Opinión

Cuando el vacío normativo se convierte en una zona de impunidad práctica

“Durante décadas, el modelo legislativo se ha construido sobre una lógica reactiva: se legisla después del escándalo, después de la presión mediática o después de que el daño se volvió imposible de ignorar”. 

Cuando el vacío normativo se convierte en una zona de impunidad práctica
Cuando el vacío normativo se convierte en una zona de impunidad práctica

El derecho siempre ha tenido un problema estructural: llega después. Después del conflicto, después del daño, después de que la realidad social ya cambió. Pero en el mundo actual, esa distancia entre el hecho y la norma ya no es solo un defecto técnico: es una fuente directa de vulneración de derechos.

Vivimos una etapa en la que los fenómenos sociales lesivos evolucionan a una velocidad inédita. La violencia digital, la manipulación mediante inteligencia artificial, la sobreexposición de niñas, niños y adolescentes, las nuevas formas de explotación, acoso y extorsión, no surgieron en el vacío. Surgieron en un entorno donde la tecnología avanzó más rápido que la capacidad del Estado para crear derecho.

:::::

▶ [Objetivo del ejercicio]
Copia sin cambios el tramo del texto sobre el vacío normativo que va desde "El derecho siempre" hasta "vulneración de derechos.".

:::::

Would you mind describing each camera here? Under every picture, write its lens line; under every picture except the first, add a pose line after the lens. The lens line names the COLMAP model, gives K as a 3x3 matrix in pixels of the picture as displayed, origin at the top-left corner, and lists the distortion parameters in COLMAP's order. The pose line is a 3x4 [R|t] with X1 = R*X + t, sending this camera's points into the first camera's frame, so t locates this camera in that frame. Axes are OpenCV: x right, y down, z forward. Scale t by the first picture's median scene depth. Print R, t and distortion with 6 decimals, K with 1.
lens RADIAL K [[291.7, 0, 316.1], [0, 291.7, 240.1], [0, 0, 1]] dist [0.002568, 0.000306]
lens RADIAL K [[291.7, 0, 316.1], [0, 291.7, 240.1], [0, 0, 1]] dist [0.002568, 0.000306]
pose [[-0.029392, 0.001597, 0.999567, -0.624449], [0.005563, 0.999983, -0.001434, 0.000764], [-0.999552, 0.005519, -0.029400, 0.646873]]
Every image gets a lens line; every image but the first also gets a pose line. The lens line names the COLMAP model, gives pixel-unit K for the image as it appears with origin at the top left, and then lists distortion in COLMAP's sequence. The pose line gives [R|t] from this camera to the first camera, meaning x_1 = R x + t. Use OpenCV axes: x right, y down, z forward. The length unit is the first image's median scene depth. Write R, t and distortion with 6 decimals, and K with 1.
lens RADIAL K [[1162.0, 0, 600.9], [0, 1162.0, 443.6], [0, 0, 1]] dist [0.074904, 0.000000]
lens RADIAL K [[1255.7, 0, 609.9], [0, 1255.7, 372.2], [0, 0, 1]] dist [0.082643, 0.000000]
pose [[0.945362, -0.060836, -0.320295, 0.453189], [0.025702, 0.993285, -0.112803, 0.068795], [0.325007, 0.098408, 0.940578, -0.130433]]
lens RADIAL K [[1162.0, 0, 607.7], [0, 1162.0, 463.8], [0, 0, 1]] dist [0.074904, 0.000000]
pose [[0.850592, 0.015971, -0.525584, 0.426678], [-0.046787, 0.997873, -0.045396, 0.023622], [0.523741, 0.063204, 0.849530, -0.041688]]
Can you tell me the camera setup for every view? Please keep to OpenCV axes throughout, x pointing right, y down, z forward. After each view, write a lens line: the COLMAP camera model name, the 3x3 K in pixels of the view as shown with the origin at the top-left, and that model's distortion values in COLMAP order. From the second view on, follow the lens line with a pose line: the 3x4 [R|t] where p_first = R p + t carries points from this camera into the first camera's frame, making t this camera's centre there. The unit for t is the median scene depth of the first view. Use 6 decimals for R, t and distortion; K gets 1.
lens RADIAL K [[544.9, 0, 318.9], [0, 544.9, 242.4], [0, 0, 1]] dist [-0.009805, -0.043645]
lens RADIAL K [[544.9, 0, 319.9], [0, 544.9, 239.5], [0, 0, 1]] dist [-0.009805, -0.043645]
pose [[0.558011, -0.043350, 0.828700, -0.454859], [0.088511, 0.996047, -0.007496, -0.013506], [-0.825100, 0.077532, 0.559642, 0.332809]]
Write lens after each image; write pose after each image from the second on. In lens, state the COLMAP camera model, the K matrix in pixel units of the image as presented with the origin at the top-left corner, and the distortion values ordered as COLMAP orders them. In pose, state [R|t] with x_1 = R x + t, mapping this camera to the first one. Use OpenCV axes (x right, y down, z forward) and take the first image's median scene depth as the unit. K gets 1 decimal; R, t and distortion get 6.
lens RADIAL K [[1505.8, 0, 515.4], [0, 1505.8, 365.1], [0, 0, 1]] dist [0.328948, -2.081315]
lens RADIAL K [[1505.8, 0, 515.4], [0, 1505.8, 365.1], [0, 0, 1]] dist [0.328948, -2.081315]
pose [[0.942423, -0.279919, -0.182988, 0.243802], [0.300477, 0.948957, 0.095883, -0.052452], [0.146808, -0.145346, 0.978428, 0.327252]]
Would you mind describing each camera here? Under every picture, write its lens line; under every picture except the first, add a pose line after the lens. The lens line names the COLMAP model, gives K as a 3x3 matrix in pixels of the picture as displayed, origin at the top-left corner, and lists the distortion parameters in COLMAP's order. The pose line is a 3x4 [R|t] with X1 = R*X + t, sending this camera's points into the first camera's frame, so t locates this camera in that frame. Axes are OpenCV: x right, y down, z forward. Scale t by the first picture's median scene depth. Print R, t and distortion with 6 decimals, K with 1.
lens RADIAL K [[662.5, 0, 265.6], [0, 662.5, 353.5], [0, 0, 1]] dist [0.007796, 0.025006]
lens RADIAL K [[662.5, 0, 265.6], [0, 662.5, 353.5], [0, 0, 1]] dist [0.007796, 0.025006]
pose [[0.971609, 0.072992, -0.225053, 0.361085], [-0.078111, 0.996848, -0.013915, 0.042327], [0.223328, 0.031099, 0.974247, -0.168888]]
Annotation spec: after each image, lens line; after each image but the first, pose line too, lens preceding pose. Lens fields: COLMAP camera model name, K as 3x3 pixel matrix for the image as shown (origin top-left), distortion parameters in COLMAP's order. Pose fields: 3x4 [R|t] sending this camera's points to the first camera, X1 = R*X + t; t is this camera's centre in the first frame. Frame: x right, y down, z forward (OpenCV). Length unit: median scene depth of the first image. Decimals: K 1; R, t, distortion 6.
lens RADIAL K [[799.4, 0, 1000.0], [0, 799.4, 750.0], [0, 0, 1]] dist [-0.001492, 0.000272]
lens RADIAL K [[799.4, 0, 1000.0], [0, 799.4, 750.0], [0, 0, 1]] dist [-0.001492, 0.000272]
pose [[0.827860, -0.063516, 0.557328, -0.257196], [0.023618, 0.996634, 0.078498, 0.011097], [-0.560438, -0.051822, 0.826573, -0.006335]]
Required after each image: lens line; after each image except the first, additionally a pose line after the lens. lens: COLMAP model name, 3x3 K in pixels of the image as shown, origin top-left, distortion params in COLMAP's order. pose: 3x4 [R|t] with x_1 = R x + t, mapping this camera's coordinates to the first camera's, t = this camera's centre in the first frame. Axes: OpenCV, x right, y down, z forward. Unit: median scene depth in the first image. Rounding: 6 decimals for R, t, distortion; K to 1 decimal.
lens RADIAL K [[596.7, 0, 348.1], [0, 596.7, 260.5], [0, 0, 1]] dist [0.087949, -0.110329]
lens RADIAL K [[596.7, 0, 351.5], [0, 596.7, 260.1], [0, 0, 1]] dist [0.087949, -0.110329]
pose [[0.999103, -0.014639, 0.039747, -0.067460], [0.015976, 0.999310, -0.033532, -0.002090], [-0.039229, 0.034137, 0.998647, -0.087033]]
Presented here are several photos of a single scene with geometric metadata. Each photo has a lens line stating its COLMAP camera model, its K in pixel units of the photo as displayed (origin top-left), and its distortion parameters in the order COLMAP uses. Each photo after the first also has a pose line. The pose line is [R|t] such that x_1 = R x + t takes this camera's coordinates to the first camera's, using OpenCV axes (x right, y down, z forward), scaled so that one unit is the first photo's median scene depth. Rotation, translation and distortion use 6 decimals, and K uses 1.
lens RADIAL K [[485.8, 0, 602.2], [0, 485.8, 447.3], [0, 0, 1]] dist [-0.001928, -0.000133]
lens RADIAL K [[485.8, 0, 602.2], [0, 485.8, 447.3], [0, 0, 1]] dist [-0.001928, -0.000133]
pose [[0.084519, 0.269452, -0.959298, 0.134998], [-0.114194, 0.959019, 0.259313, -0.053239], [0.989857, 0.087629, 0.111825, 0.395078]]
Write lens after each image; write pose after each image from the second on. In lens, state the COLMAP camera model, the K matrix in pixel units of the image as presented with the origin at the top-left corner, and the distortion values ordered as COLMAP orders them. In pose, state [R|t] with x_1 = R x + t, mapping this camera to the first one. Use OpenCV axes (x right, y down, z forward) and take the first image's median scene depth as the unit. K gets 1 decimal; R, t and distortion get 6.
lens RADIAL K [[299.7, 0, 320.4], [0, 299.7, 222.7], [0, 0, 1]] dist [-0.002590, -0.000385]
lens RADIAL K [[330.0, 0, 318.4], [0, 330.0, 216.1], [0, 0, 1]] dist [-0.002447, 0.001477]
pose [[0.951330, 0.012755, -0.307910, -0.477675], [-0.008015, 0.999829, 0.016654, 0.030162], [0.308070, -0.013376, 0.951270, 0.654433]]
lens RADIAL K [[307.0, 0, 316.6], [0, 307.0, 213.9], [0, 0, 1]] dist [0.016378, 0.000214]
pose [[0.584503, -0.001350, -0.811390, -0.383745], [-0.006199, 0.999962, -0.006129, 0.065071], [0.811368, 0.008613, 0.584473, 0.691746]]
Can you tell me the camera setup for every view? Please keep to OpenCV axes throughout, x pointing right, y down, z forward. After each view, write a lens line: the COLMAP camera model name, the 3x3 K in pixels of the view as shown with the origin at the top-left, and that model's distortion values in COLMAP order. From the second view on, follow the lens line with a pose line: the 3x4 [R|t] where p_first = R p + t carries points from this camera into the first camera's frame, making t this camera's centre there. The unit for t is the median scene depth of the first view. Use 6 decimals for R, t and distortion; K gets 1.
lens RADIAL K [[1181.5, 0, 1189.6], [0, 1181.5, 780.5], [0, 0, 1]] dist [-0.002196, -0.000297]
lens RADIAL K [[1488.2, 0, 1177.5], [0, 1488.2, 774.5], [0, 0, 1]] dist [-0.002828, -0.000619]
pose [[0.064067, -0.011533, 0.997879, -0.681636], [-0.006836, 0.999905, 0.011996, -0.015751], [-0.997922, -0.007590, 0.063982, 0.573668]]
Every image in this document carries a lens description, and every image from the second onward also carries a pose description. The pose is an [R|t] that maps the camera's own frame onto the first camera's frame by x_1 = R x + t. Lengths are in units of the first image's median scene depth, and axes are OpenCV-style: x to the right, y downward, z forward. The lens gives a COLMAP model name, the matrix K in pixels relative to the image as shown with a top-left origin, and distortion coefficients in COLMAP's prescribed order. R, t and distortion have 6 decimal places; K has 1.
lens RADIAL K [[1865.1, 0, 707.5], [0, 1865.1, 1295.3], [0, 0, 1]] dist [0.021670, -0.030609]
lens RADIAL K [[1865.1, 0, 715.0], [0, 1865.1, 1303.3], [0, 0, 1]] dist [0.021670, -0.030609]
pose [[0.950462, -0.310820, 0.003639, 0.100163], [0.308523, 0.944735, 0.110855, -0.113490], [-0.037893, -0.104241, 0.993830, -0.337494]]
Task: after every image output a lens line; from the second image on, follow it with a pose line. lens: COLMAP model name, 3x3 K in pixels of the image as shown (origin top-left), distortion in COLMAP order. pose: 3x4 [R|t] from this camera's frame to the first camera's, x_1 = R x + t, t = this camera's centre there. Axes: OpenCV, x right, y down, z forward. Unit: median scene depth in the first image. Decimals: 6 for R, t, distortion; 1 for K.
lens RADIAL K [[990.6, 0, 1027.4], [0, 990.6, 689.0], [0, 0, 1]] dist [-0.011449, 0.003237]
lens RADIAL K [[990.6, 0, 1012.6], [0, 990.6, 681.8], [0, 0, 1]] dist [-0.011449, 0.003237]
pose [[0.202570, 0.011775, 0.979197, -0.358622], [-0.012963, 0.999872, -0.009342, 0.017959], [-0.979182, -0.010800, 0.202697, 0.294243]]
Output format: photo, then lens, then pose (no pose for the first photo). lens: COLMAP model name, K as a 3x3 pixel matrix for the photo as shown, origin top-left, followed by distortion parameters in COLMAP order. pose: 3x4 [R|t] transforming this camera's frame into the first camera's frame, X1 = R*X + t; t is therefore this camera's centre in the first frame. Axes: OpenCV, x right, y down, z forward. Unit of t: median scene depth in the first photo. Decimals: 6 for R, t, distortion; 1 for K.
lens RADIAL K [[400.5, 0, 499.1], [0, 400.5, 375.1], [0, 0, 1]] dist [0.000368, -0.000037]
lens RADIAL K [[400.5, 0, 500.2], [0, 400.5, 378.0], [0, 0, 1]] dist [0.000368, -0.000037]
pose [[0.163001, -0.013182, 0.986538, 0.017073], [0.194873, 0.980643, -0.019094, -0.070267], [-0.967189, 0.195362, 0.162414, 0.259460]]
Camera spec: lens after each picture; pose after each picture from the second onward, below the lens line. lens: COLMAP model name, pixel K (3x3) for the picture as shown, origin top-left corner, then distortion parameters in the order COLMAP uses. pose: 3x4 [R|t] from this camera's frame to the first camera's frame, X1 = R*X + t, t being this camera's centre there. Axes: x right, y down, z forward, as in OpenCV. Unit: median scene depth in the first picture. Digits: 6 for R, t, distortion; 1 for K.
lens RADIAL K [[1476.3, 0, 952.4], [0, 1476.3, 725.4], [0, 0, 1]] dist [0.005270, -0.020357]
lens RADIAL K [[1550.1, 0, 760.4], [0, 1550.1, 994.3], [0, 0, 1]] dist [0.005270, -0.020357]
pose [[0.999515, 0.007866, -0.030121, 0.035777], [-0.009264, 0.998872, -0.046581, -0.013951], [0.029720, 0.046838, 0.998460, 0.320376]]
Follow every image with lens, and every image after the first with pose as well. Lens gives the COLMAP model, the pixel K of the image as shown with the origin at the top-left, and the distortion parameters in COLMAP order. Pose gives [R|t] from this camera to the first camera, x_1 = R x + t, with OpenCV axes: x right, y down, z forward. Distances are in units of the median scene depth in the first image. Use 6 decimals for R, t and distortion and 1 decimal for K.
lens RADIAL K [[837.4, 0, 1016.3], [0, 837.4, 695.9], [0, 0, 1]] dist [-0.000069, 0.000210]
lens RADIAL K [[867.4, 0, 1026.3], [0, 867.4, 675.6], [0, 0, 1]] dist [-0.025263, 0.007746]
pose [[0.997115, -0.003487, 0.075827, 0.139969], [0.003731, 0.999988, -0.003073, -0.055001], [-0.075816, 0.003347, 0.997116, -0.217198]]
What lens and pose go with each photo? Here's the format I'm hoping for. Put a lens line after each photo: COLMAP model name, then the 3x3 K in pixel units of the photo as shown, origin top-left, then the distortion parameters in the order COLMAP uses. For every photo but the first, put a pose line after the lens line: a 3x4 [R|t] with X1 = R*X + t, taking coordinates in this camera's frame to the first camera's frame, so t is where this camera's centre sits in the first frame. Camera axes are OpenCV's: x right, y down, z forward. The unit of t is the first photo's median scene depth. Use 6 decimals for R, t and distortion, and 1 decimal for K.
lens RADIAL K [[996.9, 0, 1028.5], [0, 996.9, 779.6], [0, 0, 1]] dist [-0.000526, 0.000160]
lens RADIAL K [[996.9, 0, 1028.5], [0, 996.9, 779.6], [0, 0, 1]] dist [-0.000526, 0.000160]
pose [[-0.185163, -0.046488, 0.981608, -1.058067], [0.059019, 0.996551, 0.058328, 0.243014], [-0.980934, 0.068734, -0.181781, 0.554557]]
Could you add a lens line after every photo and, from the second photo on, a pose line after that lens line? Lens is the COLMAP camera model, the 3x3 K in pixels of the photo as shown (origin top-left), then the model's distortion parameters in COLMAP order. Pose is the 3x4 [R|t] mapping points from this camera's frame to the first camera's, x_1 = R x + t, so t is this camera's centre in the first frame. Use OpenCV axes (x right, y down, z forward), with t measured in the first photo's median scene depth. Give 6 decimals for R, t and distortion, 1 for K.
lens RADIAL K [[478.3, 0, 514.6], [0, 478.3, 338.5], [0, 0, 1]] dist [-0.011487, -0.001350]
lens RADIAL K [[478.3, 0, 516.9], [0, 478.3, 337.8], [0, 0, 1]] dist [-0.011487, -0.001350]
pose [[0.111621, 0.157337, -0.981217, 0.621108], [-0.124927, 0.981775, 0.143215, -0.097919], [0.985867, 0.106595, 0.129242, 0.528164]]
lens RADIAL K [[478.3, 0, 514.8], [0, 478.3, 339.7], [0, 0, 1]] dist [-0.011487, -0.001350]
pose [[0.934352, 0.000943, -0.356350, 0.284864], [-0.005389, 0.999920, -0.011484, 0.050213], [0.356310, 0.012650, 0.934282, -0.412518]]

:::::

▶ [Respuesta escrita]
El derecho siempre ha tenido un problema estructural: llega después. Después del conflicto, después del daño, después de que la realidad social ya cambió. Pero en el mundo actual, esa distancia entre el hecho y la norma ya no es solo un defecto técnico: es una fuente directa de vulneración de derechos.